エル・プサイ・コングルゥ

2023年7月9日、
全部思い出した。
初めから決まっていた。
初めて行く札幌の時計台は、懐かしいくらい暑くて、安心した。
終演後時計台ホールを出るとさすがに外は涼しく、夜風は私の輪郭をもう一度定義した。

私は、偉大な芸術には包容力がある、としばしば感じている。そこに身を任せておけばいい、むしろ身を任せるしかなくなる瞬間があって、自分の境界を安心して溶かせる時間をくれる。
私が世田谷に引っ越した頃ずっと彼のライブを見に行っていたのは、そうやって安心したかったからだ。
そこでなら自分のくだらなさや静かさが分かって、ただの一生懸命生きてきた命だって分かって、お前はお前じゃなくても別にいい、どっちでもいいんだよ、と優しく。
ステージに立つその態度、その声、その目線、その体が、肩に力が入って動けなくなっていた私を名前のない生まれたばかりの生き物にする。
はじめかた、蹴っぽるみたくして取るリズム。昔の感覚が蘇って、知らない曲で泣いていた。正直、私は彼の曲のひとつひとつをそんなに知らない。私は理屈っぽくてしかもオタク体質なので、そういうのは珍しい。
それでもいつのまにか私の中で膨らんで、その心地よい圧迫の中、自分の境界を有耶無耶にできて、そしたらもう一度歩けて、ここまでこれた。彼の歌は私の特別な恩人だ。タイムカプセルみたいで、肩の力を抜くやり方を思い出させてくれる。

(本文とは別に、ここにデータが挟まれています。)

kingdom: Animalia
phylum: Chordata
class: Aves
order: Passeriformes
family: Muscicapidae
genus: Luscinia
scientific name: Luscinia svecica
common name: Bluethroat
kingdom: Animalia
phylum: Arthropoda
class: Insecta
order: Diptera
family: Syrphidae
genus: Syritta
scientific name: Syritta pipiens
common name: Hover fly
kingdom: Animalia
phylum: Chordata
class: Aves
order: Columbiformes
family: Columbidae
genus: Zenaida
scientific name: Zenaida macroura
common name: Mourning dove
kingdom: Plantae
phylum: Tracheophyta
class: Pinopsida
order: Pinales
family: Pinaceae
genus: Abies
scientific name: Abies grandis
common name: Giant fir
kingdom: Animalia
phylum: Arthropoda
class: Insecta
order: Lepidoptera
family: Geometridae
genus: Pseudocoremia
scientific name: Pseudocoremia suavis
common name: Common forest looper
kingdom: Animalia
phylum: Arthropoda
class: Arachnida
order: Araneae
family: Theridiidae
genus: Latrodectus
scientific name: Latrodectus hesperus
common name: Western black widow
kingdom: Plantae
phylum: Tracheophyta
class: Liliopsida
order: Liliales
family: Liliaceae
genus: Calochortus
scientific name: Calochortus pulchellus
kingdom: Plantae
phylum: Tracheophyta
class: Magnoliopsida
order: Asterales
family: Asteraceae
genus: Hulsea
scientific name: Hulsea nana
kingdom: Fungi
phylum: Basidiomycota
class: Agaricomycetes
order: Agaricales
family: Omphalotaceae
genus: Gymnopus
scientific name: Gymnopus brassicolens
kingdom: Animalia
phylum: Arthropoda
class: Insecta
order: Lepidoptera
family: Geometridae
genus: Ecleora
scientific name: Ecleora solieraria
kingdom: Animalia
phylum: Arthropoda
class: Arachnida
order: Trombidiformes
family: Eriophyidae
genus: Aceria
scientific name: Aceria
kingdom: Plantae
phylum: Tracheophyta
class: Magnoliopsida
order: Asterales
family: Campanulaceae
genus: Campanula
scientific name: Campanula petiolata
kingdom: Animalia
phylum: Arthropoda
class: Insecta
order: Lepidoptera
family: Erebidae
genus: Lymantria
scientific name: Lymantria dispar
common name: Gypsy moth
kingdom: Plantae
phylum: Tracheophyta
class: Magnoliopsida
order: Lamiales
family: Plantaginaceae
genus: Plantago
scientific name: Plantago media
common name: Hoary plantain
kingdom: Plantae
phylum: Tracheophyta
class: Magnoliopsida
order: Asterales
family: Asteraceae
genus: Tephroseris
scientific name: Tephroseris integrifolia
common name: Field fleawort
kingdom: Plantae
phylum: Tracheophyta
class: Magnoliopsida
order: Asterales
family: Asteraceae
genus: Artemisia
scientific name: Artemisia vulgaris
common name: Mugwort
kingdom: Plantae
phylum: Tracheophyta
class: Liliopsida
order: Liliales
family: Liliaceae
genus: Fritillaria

でかい木、虫がいる岩、冷たい鉄棒、朽木に座る時の音、そういうものと地続きで、でも、私の故郷のそういうのは全部なくなっちゃった。抵抗しなかったらちゃんと無くなっちゃう。
だからこれからもずっとずっとずっとずっと歌い続けてね。その身が続く限り。
お前が歌う最後の日まで、私は生き延びてそこにいたい。大好きな私のお星様。